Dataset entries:
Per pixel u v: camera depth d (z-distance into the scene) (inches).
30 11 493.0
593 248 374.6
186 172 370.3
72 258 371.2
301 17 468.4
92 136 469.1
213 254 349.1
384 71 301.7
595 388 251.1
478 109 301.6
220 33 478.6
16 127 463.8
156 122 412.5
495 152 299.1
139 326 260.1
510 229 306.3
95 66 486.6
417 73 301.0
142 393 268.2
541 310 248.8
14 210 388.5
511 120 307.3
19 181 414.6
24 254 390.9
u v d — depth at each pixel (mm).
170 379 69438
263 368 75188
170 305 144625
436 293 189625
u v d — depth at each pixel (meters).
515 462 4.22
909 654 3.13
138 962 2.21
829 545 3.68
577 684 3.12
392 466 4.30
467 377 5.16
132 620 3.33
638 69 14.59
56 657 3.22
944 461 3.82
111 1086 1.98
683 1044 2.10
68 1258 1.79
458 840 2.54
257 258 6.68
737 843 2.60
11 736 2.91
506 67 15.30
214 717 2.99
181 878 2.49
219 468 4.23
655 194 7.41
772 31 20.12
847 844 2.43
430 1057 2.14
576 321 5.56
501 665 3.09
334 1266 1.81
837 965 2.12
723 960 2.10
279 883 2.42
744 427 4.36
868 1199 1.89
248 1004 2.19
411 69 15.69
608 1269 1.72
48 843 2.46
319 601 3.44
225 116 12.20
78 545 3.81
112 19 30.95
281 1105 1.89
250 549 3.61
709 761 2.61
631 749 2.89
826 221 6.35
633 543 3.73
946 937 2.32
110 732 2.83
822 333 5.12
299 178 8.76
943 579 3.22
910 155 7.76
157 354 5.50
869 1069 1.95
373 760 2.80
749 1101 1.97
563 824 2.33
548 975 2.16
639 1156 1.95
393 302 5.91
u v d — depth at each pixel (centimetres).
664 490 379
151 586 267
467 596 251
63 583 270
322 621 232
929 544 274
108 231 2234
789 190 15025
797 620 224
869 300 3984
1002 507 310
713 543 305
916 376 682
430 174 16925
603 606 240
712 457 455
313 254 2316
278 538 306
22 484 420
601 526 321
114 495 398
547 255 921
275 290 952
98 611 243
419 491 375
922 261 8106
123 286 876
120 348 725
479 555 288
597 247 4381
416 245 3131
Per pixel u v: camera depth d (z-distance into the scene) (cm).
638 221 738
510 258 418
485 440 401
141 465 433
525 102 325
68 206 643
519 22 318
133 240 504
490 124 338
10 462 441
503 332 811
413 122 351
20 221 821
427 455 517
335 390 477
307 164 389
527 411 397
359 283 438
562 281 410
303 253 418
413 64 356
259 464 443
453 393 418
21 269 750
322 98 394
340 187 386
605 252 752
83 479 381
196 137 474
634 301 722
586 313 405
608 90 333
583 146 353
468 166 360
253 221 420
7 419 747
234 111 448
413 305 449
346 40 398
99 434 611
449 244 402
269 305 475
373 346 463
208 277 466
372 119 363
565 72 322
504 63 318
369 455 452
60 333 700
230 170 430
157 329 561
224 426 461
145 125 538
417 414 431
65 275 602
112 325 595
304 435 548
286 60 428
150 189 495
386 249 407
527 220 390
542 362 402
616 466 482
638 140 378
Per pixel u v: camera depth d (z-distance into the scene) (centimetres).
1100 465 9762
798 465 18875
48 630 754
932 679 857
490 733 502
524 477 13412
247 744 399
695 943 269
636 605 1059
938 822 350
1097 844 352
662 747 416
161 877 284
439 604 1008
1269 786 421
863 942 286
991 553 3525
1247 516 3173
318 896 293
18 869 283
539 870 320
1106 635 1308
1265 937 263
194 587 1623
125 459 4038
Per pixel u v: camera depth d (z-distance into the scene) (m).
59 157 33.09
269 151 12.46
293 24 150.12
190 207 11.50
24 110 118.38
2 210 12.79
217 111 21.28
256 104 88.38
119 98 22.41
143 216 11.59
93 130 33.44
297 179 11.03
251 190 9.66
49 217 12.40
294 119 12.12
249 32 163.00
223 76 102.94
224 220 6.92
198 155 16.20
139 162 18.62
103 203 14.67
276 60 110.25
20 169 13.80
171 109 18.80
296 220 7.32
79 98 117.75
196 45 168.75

> **Instructions to follow**:
Return, in full, every line of these entries that holds "into".

> **Task answer**:
Per pixel u v: camera depth d (z-distance into the scene) (inches).
Per pixel u v: camera depth d (z-distance into the scene) (cm).
Per pixel u v: camera depth d (z-distance into the scene) (centimetres).
Per pixel u v: camera depth d (z-distance into the scene) (m).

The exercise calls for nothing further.